* **Aim of the task**
In the records below, locate the line containing "(.o(o), .d(d), .clk(clk));", then extract it and all following lines exactly, ending with the last line.

* **Circuit design data**
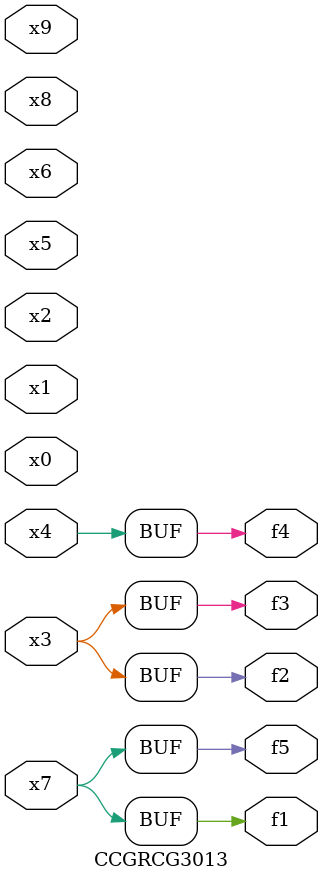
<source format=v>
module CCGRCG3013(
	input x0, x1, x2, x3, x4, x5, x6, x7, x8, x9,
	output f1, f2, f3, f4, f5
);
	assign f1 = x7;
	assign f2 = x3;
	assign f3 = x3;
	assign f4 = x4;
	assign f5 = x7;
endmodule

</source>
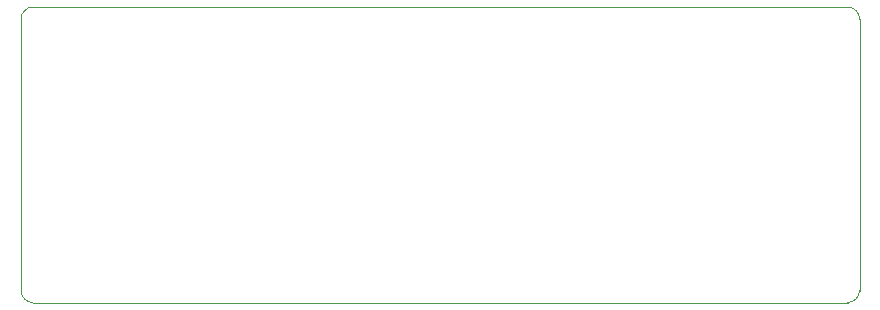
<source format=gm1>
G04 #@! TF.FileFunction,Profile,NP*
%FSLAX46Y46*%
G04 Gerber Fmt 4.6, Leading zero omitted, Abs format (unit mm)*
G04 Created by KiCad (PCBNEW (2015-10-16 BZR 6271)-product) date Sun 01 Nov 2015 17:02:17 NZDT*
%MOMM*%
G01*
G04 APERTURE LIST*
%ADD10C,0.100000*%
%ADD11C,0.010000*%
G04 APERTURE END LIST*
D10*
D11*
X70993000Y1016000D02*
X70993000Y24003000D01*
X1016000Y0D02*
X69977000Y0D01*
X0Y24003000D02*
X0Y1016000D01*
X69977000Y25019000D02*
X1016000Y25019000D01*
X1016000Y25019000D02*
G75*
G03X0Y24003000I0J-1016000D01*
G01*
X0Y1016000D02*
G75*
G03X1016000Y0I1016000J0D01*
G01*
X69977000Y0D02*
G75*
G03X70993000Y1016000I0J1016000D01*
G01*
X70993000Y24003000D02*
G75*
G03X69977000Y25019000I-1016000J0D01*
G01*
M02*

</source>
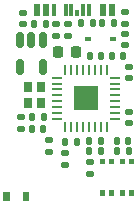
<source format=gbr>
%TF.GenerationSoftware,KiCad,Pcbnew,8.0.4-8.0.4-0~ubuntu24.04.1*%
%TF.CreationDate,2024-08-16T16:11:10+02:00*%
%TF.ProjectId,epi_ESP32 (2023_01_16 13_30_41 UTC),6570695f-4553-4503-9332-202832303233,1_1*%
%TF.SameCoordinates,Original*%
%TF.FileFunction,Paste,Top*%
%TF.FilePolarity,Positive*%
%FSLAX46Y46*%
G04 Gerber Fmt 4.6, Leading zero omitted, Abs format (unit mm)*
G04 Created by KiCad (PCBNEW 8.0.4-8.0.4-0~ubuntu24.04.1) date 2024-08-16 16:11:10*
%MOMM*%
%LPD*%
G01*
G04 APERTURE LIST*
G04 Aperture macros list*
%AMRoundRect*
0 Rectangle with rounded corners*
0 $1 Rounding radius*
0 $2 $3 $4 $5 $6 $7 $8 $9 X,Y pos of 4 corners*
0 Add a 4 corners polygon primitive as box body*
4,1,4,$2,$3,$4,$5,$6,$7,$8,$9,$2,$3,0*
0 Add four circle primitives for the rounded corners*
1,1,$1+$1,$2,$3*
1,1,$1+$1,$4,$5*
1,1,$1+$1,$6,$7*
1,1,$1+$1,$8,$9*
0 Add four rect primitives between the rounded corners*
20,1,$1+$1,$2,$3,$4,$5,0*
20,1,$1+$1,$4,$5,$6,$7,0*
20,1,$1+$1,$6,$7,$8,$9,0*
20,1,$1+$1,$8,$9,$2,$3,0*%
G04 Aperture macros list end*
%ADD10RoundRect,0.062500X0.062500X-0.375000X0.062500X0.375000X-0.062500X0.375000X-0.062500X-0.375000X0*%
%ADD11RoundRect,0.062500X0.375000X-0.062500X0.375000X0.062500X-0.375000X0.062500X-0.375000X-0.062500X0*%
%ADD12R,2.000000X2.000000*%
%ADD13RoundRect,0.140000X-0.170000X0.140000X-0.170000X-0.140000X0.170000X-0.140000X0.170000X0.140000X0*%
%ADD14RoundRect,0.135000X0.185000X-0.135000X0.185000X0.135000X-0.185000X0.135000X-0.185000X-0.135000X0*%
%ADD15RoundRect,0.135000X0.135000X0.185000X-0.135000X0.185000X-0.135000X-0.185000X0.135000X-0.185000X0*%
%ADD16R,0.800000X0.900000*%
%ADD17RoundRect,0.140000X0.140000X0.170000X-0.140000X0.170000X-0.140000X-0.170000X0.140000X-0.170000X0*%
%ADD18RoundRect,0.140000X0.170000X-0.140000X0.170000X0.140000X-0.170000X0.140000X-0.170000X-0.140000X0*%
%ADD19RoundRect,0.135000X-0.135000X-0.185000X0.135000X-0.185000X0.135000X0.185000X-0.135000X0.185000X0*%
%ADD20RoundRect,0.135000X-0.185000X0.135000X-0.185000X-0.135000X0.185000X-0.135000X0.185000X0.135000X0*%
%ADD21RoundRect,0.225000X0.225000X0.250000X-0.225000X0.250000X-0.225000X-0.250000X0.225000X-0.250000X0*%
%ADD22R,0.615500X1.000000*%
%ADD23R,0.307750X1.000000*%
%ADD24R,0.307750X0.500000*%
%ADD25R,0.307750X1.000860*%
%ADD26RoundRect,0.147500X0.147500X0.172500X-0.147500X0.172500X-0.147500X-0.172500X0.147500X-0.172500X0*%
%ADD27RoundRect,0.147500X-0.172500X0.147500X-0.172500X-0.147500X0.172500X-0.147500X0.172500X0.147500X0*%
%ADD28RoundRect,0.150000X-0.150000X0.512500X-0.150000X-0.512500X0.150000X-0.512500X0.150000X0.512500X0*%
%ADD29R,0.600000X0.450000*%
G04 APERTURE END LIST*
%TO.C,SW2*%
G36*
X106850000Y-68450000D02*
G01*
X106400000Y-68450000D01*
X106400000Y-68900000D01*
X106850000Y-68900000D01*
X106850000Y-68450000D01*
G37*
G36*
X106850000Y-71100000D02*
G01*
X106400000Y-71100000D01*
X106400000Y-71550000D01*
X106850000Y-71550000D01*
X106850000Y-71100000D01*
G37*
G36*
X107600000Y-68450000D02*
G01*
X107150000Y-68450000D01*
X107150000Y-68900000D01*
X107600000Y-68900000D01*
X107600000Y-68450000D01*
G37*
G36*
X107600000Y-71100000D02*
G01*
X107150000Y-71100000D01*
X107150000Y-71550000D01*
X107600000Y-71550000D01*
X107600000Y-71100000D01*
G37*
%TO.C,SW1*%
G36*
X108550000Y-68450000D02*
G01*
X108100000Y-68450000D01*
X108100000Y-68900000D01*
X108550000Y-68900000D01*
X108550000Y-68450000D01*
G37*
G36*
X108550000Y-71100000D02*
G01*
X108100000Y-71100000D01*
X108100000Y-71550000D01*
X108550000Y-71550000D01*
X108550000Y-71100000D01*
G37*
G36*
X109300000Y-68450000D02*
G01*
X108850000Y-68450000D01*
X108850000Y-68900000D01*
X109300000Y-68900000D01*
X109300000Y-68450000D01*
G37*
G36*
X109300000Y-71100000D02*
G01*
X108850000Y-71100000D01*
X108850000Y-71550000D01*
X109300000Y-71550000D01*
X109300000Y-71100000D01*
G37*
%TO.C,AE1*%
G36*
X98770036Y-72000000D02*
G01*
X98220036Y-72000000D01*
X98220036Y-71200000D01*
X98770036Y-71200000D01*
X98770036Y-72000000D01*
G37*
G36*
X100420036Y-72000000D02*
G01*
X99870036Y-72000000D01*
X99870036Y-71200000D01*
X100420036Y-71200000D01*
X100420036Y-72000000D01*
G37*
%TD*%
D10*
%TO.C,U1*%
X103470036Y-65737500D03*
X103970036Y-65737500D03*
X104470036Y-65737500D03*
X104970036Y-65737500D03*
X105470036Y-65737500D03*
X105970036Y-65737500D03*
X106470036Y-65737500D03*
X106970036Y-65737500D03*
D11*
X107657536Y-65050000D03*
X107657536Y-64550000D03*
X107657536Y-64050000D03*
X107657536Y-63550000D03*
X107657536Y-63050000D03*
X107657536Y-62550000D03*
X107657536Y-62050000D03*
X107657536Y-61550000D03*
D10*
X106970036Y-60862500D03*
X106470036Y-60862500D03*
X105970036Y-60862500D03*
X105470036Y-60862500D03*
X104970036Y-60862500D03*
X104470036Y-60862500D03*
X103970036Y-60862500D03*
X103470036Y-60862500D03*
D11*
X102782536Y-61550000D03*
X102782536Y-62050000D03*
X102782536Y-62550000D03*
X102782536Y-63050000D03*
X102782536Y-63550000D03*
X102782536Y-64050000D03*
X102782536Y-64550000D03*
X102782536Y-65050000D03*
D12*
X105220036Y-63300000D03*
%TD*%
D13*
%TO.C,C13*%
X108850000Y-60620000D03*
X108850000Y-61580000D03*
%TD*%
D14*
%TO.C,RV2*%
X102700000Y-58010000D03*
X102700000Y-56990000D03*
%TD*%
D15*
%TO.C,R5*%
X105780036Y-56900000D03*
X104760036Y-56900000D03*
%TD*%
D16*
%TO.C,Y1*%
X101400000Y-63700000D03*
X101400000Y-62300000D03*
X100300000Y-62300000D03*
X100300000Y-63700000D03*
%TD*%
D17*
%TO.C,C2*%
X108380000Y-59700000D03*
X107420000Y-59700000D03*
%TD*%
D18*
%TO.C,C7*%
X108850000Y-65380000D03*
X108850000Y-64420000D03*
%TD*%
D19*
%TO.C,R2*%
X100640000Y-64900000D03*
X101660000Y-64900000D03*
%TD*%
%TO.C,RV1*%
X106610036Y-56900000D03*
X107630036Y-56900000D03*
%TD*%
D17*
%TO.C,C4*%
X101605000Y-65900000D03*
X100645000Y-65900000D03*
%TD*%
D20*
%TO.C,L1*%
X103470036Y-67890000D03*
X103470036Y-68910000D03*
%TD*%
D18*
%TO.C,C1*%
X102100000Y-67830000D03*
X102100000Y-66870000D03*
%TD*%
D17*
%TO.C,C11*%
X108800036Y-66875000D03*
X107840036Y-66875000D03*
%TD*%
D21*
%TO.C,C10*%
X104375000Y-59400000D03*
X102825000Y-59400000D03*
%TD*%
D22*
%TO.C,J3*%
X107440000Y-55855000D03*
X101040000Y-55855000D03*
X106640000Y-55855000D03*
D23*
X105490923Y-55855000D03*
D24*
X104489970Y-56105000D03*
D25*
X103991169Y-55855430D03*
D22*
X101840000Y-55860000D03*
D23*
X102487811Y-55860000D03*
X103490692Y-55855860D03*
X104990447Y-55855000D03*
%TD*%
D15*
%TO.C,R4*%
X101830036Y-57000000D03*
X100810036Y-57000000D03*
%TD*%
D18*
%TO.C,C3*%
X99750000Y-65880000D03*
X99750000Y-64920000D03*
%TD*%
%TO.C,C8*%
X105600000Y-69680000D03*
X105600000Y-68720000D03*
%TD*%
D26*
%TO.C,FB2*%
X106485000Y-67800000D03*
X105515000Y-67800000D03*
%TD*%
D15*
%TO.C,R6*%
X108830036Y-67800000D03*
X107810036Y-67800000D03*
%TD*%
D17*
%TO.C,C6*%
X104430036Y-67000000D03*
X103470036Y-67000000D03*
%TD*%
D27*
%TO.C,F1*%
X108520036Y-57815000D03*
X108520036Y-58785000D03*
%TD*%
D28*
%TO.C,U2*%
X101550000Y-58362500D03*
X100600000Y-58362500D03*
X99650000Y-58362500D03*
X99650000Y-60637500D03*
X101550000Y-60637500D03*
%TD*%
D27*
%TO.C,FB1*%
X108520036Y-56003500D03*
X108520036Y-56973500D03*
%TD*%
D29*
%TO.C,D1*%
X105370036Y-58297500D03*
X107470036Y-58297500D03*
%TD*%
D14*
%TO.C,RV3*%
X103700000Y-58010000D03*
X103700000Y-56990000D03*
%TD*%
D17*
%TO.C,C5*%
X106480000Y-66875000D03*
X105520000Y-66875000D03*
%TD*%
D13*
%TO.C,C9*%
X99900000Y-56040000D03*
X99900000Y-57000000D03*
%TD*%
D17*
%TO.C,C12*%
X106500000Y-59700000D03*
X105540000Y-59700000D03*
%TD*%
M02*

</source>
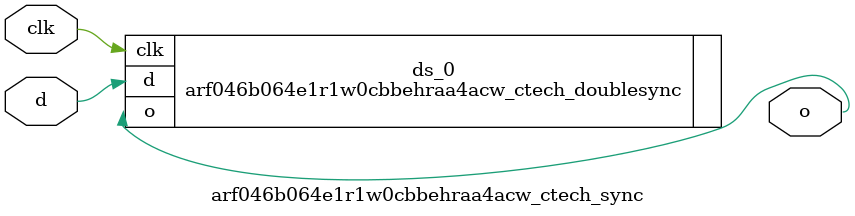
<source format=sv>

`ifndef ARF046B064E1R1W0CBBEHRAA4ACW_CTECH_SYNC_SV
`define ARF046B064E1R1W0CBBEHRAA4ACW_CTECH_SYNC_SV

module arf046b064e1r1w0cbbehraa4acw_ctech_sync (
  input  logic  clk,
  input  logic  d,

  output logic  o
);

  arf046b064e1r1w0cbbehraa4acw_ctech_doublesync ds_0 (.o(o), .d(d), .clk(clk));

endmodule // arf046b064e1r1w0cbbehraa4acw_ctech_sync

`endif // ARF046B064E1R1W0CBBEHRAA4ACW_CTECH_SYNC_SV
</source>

* **Answer to this task**
  arf046b064e1r1w0cbbehraa4acw_ctech_doublesync ds_0 (.o(o), .d(d), .clk(clk));

endmodule // arf046b064e1r1w0cbbehraa4acw_ctech_sync

`endif // ARF046B064E1R1W0CBBEHRAA4ACW_CTECH_SYNC_SV
</source>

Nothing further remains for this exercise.